The incident comes as tensions between the nuclear-armed rivals continue to smoulder over unrest in the Indian-Occupied Kashmir, where the occupying forces in recent months have failed to reverse the surge in the freedom struggle despite worst-kind of atrocities against the civilian protesters.

A spokesman for the Pakistan Navy said in a statement yesterday the Indian Navy has deceitfully deployed its submarines against Pakistan with ulterior motives.

He said the unsuspecting submarine was detected and localised south of Pakistani coast on November 14. Thereafter, despite submarine’s desperate efforts to escape detection, it was continuously tracked by the Pakistan Navy fleet units and ‘pushed well clear of our waters’.

Interestingly, the submarine detection occurred just a couple of days before Pakistan and China started naval exercises in the Arabian Sea this Thursday.

Vice Admiral (r) Tasneem Ahmed, a leading defence analyst, said the German-made nuclear-powered underwater naval vessel apparently trying to reach Gwadar Port with ulterior designs was detected through aerial surveillance.

The strategic port is part of the $46 billion China-Pakistan Economic Corridor (CPEC) which was officially opened on Sunday amid funfair.

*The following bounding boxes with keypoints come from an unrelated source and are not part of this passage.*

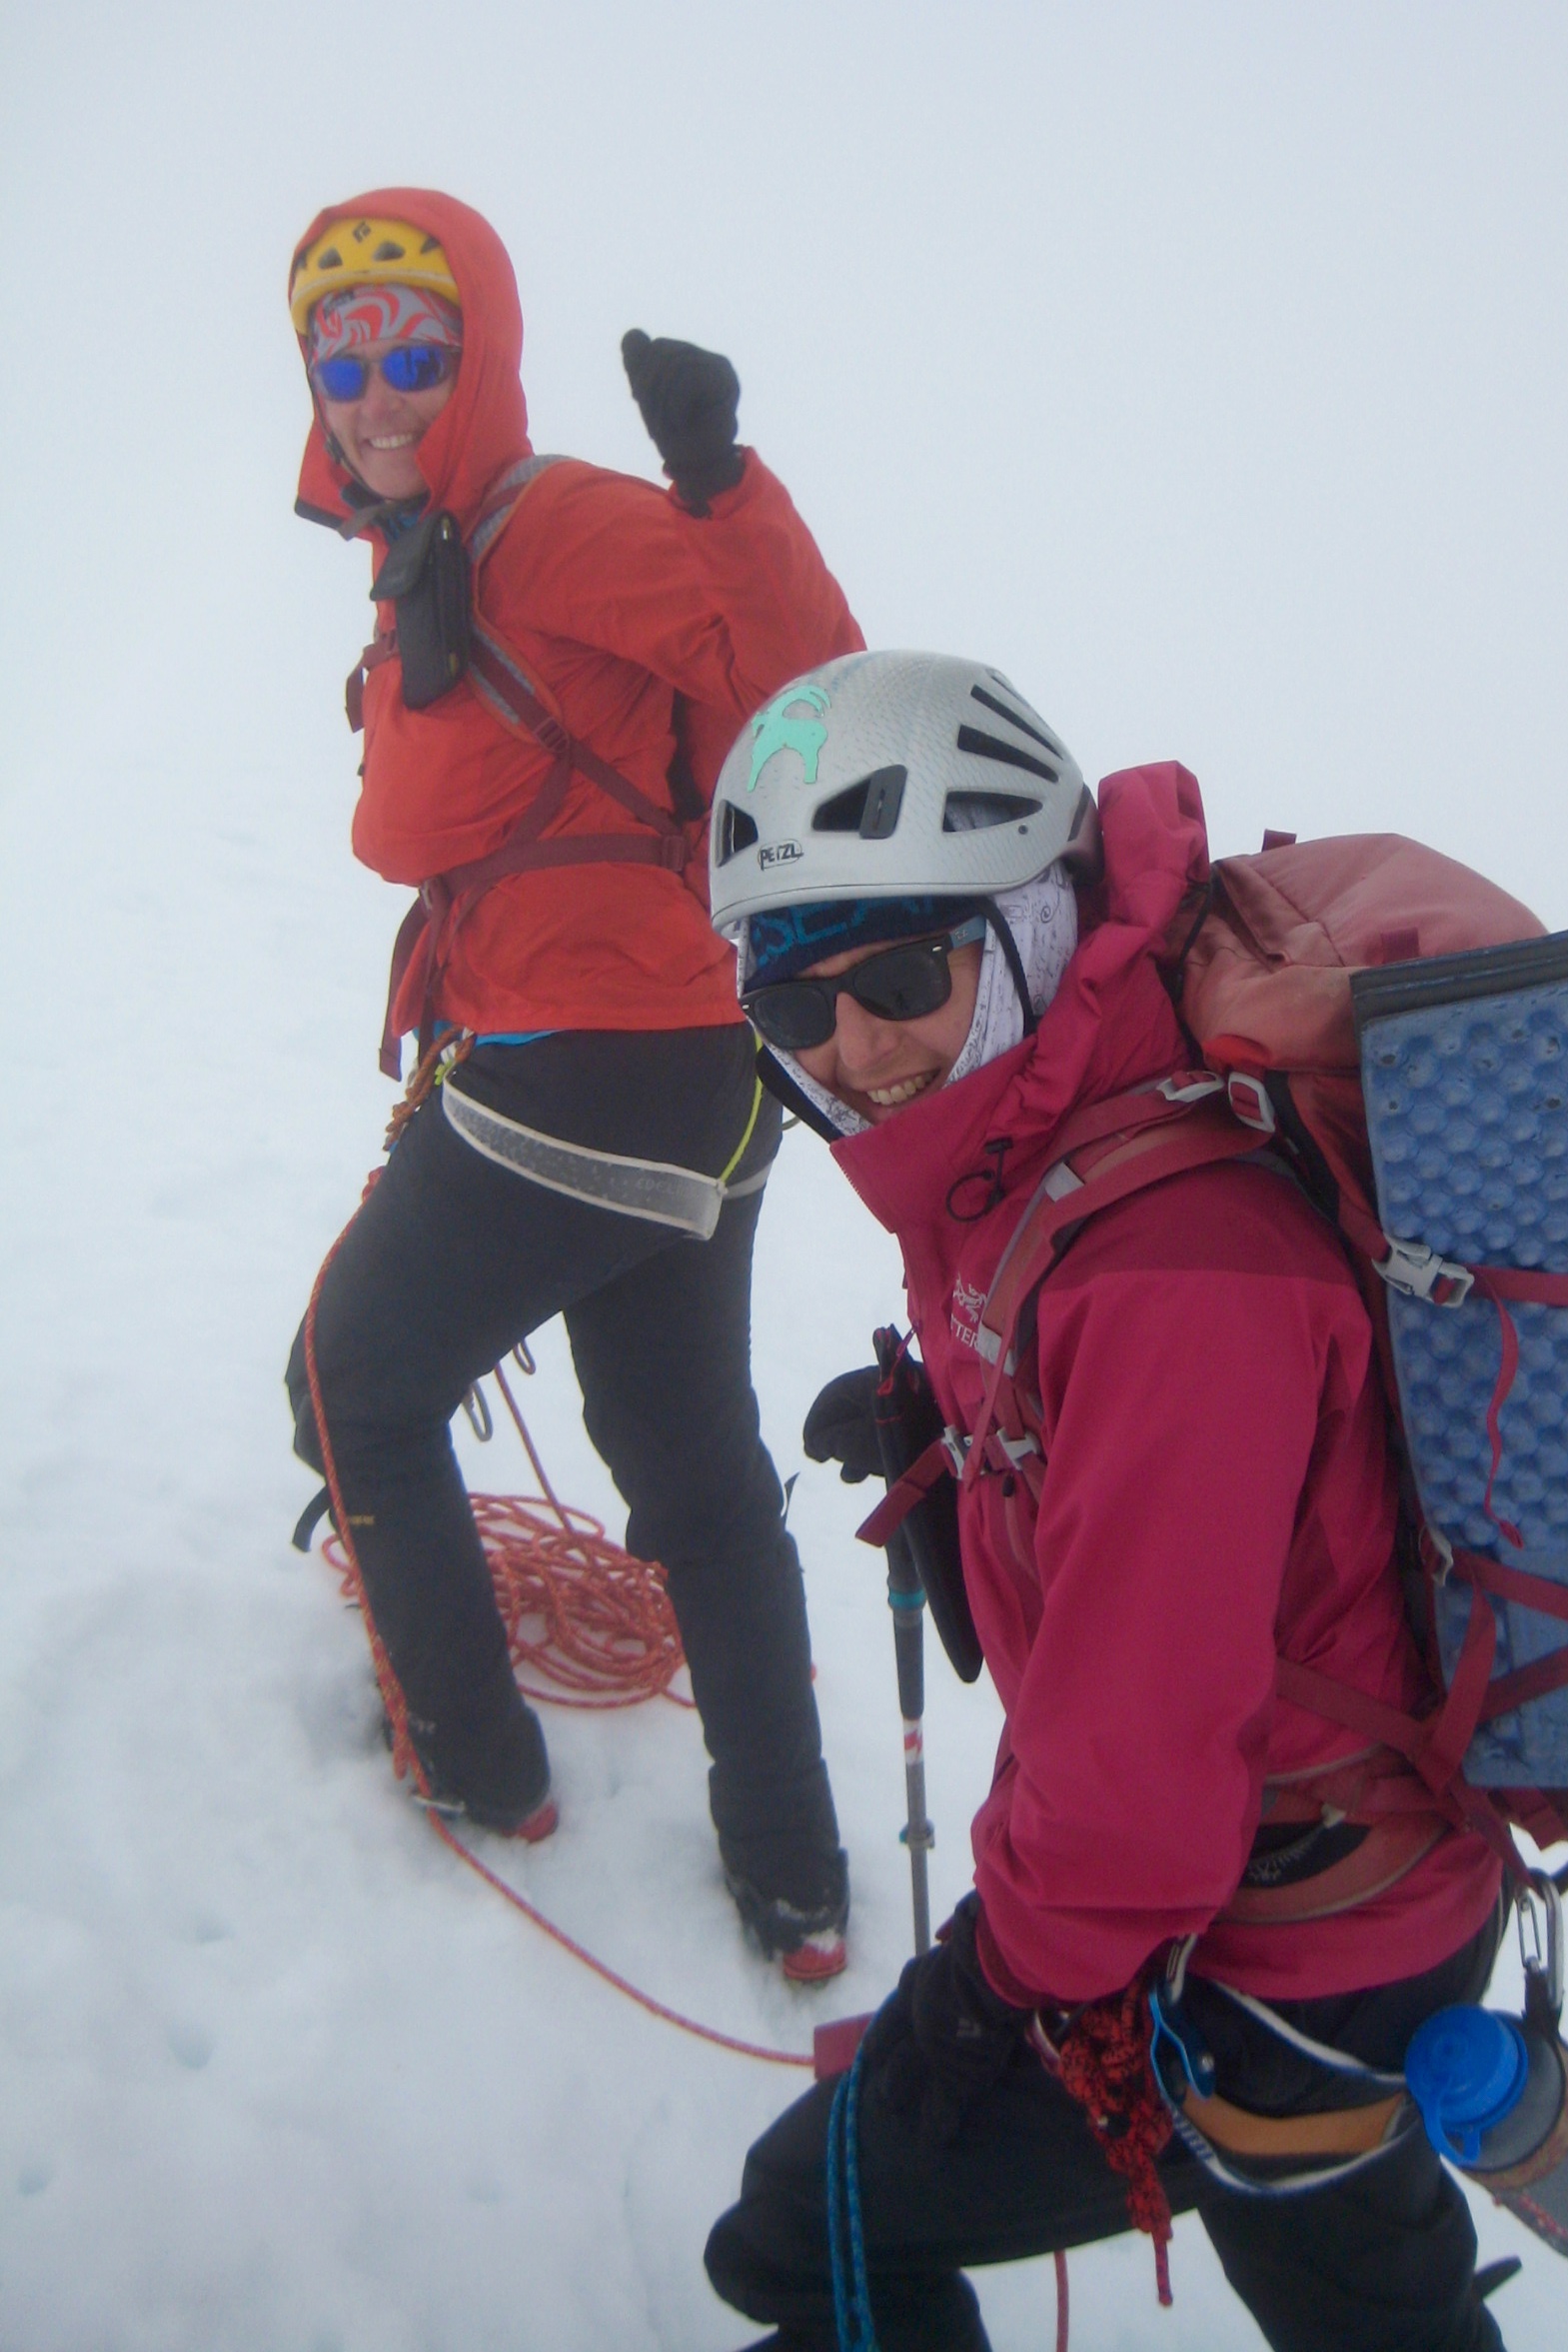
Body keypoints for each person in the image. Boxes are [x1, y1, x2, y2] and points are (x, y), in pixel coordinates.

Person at [699, 651, 1514, 2345]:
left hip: (1274, 1947)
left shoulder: (1169, 1271)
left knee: (806, 2232)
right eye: (797, 1007)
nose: (856, 1048)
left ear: (1030, 927)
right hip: (1365, 1894)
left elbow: (1131, 1803)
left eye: (905, 972)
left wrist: (984, 1994)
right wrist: (953, 1416)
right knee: (1367, 2293)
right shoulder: (1059, 1114)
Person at [283, 188, 860, 1979]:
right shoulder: (434, 553)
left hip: (588, 1070)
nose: (378, 389)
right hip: (690, 1069)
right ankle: (796, 1876)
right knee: (690, 1467)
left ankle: (475, 1764)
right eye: (343, 354)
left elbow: (807, 697)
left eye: (417, 349)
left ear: (485, 354)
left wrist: (722, 489)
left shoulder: (557, 524)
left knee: (352, 1383)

Tasneem said New Delhi was opposed to CPEC project and was trying its best to fail this regional corridor which is going to benefit most Pakistan and China – the two neighbours India considers its top enemies.

Indian navy spokesman Captain DK Sharma denied the Pakistani claim, saying it was “all blatant lies”. “We categorically deny Pak media report that Indian submarine was detected by Pak Navy and blocked from entering Pakistani waters,” ANI quoted Sharma as saying.

The Pakistan Navy also released video footage and photographs of the Indian submarine.

“The submarine was detected 40 nautical miles off the Pakistani coast in international waters and our naval assets detected and forced it back to 65 nautical miles,” said Vice Admiral (r) Tasneem Ahmed was quoted as saying by a local news website.

“She was snorkelling, because she knew she had been detected. So there was no point of further exhausting the battery,” said Tasneem, who himself has been a submarine commander having the honour of sinking Indian Navy warship INS Khukri during the 1971 war.

Pakistan Navy spokesman in his statement noted that India has persistently embarked upon a series of provocative actions against Pakistan, including Indian army’s unending serious ceasefire violations along Line of Control and the Working Boundary.

The Indian navy has also deceitfully deployed its submarines against Pakistan with ulterior motives, he said, adding that it was part of Indian attempts to divert attention from the indigenous freedom movement in Occupied Kashmir.

The ceasefire violations, at LoC in Kashmir and the border near Sialkot, too are habitually denied by India, which would respond by blaming the Pakistani troops of initiating the exchange of fire.

The spokesman said the naval force of the country has once again proved its vigilance and operational competence by detecting and blocking the Indian submarine. The PN, he said, continues to maintain a high level of preparedness and vigil to guard sea frontiers.

“This thriving encounter of detecting Indian Navy submarine at high seas and its continued surveillance not only speaks very high of Pakistan Navy’s anti-submarine warfare capability but also reflects the commitment and resolve to defend sea frontiers of Pakistan,” he said.

According to Commodore Mirza Foad Amin Baig, commander of the 18th Destroyer Squadron, the naval exercises of Pakistan and China started on Thursday and would continue until November 21.

They would cover a wide spectrum of maritime and naval operations by ships, helicopters, maritime patrol aircraft, joint boarding operations by special forces, air defence exercises, communication drills and joint maneuvers by ships, Baig added.

Captain Chi Qingtao, flotilla commander of the Chinese Navy, said bilateral exercises would further refine operational capabilities of both navies, and were significant given the backdrop of the CPEC.

The 2,000km corridor aims to connect China with Pakistan’s southwestern Gwadar port through a network of roads, railways and pipelines to transport cargo, oil and gas. This will provide the shortest route to Chinese cargo destined for the Middle East, Central Asia and Africa.

India has been trying to fan insurgency in Pakistan’s Balochistan province, where Gwadar Port is located. India’s RAW has been funding and training separatists and sectarian outfits with the assistance of Afghanistan’s intelligence agency to keep the CPEC route insecure with the ultimate aim to fail this mega project.

In the past, Chinese workers have been attacked, killed and kidnapped in southwestern and northwestern Pakistan, including near the Gwadar Port by Baloch separatists and Taliban-affiliated armed extremists.

The Pakistani army has created a 10,000-strong force to provide protection to hundreds of Chinese workers, technicians and experts associated with the economic corridor. The new force, formed on the special request of the Chinese president, will comprise nine army battalions and six wings of the paramilitary forces.

China is already Pakistan’s largest trade and defense partner.